- Task directions:
The full listing is to be transcribed exactly, with each picture left out.

- Given data:
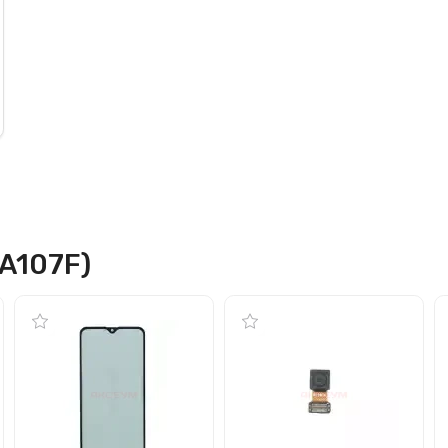
(A107F)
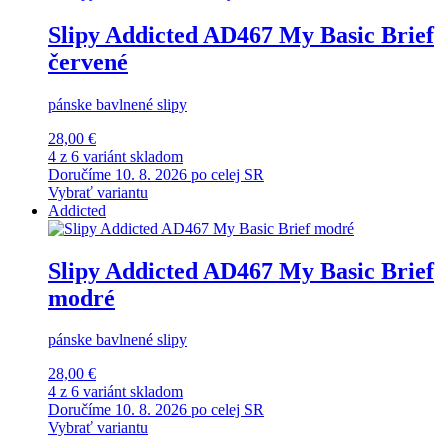
Slipy Addicted AD467 My Basic Brief
červené
pánske bavlnené slipy
28,00 €
4 z 6 variánt skladom
Doručíme 10. 8. 2026 po celej SR
Vybrať variantu
Addicted
Slipy Addicted AD467 My Basic Brief
modré
pánske bavlnené slipy
28,00 €
4 z 6 variánt skladom
Doručíme 10. 8. 2026 po celej SR
Vybrať variantu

- Your response:
(A107F)
Slipy Addicted AD467 My Basic Brief
červené
pánske bavlnené slipy
28,00 €
4 z 6 variánt skladom
Doručíme 10. 8. 2026 po celej SR
Vybrať variantu
Addicted
Slipy Addicted AD467 My Basic Brief
modré
pánske bavlnené slipy
28,00 €
4 z 6 variánt skladom
Doručíme 10. 8. 2026 po celej SR
Vybrať variantu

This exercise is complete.